What you've got is a month like February, one of the toughest in recent memory for Bakersfield automobile dealerships. The irony is that while crickets chirp out on the deserted blacktops of local dealerships, consumers are missing out on an unusual window of opportunity, created in part by the state Legislature.

The recently enacted state budget includes a sales tax increase of 1 cent on the dollar, but it doesn't kick in until April 1, when the rate becomes 8.25 percent. And on May 19, the vehicle license fee jumps from 0.65 percent to 1.15 percent.

The combined effect, using a new, $35,000 vehicle as an example: an additional $525. In other words, hurry up.

But there is good news in all of these governmental maneuverings, too. The American Recovery and Reinvestment Act, which became law on Feb. 17, includes a new federal income tax deduction for taxes paid toward a new, qualifying vehicle during 2009. It's an above-the-line deduction, so buyers don't need to itemize to claim it. (OK, now pretend that I'm talking really, really fast like that voice at the end of radio commercials: Your vehicle must cost less than $49,500, and the buyer's modified adjusted gross income must be less than $125,000, or $250,000 for joint filers.)

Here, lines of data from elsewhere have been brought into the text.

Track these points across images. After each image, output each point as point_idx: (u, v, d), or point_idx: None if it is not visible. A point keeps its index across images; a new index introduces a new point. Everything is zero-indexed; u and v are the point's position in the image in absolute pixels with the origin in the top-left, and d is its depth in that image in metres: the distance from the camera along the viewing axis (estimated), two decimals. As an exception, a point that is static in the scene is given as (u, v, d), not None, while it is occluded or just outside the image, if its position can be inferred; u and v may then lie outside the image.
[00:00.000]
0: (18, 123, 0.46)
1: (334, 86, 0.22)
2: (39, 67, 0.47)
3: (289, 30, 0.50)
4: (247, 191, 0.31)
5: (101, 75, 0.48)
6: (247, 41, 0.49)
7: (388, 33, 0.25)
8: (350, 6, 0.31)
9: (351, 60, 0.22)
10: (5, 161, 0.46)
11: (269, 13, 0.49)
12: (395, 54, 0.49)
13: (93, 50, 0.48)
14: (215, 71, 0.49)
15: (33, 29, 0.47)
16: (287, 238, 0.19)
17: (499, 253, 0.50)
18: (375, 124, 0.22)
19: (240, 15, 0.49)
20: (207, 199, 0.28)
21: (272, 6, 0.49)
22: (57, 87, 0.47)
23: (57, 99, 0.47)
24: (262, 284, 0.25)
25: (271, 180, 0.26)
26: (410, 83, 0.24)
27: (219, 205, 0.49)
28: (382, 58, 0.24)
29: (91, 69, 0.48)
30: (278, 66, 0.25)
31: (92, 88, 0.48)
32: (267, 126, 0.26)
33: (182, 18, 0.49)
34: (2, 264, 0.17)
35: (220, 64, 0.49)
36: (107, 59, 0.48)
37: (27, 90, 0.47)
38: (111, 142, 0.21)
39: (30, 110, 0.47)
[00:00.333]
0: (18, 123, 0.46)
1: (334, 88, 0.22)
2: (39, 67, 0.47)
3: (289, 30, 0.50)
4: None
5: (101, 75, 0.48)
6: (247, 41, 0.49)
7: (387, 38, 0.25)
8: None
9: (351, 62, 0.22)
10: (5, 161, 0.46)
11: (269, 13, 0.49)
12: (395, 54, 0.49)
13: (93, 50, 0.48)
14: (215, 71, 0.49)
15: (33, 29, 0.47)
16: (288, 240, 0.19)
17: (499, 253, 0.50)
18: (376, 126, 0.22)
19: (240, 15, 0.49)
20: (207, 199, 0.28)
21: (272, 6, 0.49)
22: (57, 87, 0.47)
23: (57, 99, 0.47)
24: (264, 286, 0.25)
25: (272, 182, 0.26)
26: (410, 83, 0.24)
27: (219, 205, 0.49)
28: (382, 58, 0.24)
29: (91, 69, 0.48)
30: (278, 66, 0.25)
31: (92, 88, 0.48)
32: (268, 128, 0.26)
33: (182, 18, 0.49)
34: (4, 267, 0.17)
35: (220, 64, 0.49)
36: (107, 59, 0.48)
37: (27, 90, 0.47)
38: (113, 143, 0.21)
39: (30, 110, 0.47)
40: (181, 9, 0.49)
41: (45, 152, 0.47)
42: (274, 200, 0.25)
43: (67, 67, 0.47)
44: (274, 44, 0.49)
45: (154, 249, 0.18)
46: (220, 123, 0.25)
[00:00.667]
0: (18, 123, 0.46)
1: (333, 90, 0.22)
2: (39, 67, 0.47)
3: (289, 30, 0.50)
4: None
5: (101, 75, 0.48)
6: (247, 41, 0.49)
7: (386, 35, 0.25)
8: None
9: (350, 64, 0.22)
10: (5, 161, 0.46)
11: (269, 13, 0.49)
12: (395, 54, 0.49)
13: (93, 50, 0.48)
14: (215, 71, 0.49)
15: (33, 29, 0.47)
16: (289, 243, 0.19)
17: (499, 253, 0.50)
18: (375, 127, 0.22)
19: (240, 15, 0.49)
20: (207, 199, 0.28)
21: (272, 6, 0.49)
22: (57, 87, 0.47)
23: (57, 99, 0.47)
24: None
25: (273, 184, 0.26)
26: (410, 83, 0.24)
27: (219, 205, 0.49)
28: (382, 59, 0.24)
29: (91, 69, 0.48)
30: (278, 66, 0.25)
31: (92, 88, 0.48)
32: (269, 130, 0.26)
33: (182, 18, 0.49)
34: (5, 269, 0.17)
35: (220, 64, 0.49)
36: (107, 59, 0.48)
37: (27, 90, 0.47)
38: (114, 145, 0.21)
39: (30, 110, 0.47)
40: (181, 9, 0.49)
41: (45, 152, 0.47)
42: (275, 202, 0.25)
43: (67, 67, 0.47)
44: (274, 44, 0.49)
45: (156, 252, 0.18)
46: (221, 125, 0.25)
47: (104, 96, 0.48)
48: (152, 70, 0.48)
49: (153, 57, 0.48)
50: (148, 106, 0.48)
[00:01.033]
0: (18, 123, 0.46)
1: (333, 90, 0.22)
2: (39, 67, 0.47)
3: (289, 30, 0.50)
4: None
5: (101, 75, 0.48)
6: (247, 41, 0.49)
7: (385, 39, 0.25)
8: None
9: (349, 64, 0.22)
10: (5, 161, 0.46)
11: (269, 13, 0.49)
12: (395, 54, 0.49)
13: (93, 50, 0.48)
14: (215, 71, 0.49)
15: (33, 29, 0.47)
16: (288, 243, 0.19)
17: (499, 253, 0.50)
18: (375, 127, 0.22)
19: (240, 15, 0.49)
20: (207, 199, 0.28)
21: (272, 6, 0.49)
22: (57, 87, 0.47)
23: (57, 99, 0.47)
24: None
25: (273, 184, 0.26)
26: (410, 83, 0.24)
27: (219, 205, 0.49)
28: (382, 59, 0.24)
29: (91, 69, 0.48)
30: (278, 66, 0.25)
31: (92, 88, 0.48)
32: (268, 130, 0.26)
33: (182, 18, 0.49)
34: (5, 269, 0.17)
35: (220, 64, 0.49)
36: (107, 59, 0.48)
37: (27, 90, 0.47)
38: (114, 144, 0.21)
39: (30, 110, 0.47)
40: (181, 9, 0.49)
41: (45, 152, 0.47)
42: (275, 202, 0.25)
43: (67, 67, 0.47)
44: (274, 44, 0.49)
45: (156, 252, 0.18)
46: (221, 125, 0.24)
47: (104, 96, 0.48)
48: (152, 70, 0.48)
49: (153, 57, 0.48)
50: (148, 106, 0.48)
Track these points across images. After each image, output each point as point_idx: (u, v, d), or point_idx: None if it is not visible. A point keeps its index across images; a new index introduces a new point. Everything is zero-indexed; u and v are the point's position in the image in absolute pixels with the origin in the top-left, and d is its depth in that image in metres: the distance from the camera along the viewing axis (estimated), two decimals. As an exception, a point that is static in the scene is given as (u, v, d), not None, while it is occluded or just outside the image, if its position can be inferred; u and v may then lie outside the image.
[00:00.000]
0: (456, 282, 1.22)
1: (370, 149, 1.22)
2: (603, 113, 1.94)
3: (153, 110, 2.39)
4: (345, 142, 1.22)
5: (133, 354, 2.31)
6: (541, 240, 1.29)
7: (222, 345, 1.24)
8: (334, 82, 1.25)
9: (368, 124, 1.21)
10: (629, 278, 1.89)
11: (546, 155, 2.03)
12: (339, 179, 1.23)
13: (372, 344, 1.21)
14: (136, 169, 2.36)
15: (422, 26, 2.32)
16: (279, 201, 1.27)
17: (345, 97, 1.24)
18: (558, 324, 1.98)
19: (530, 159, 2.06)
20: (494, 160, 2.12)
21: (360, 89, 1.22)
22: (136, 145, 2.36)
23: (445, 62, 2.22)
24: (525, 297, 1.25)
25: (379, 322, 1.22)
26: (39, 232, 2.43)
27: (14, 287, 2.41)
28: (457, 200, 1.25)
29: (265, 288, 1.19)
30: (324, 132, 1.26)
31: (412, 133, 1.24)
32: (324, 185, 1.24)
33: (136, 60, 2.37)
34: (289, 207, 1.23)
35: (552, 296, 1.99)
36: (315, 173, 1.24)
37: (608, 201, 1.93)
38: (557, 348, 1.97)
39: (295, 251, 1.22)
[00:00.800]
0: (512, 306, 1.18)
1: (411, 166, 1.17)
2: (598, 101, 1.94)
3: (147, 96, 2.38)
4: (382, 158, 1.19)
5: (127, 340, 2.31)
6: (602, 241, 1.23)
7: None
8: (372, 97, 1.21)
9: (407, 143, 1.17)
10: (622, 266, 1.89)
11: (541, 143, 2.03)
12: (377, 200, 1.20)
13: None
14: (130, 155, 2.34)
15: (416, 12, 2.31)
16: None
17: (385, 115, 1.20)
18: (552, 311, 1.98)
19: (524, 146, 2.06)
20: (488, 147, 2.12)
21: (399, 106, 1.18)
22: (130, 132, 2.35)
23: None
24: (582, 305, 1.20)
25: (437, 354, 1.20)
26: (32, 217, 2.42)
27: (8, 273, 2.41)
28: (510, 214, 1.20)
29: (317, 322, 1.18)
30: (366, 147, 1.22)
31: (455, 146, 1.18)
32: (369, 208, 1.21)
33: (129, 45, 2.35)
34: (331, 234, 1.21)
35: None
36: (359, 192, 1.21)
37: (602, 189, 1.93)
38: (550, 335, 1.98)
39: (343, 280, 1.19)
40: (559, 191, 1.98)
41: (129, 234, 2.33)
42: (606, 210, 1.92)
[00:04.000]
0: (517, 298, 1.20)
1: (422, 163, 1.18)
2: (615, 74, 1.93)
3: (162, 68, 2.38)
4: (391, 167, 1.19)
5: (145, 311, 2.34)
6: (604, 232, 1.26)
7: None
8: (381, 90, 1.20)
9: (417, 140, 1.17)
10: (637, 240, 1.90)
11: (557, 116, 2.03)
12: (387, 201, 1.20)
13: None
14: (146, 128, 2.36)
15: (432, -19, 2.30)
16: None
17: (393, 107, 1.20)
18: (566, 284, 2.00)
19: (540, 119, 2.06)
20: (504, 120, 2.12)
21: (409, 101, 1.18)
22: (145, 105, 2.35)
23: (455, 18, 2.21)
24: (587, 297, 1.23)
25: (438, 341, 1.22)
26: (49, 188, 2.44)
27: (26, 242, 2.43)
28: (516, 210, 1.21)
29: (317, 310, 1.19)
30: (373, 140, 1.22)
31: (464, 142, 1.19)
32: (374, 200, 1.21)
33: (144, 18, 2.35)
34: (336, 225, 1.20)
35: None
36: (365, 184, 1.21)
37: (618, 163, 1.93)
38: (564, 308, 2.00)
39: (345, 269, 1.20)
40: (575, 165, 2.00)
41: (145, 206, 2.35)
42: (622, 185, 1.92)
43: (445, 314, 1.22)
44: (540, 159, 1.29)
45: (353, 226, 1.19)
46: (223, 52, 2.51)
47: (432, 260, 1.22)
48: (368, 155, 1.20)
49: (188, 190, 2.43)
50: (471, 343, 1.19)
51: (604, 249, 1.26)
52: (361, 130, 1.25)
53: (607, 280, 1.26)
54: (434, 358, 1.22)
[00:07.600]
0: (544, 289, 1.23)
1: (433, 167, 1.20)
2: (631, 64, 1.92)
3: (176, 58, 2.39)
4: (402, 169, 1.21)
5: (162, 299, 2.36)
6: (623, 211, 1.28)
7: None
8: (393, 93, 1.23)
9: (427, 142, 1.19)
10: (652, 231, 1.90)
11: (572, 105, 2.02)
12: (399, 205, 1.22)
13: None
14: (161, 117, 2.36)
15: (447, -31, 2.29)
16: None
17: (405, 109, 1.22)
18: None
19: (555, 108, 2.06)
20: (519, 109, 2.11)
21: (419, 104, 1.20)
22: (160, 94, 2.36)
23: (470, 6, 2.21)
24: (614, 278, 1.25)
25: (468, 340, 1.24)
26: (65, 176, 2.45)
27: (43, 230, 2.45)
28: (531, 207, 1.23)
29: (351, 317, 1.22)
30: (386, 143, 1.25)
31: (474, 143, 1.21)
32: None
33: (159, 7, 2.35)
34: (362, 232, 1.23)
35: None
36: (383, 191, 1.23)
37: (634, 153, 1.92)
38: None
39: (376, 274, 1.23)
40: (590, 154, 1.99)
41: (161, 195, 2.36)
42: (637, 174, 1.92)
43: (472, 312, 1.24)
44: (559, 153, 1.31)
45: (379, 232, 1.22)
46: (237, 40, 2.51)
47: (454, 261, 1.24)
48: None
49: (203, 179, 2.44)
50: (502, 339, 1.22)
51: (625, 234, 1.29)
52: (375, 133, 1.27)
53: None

Automotive sales matter in cities like Bakersfield because dealerships are typically major contributors to the local tax base. About 13 percent of the taxable transactions applied to Kern County's budget comes from car sales, making it the top contributor by type of business.

So when car dealers suffer, we all feel it.

Unwarranted negativity isn't the only problem, of course. Many dealers are concerned about the consumer-loan pipeline, which is still a little clogged, despite some successful recent efforts to unclench lenders' fists.

Nobody is minimizing the impact of the double-digit unemployment rate, either. It's real enough. But negative emotion gives the issue added weight.

"I know unemployment is over 10 percent," Haddad said. "But that means the employment rate is still about 90 percent. If sales are down 50 percent and unemployment is up 5, how does that make sense? It doesn't."

Eliminate the negativity and circumstances are suddenly ripe for a run on local car dealers. Car makers have come up with assorted incentive packages, and dealerships are borderline desperate.

If only the mood were right. And mood is the main stumbling block here — for some, maybe the only stumbling block.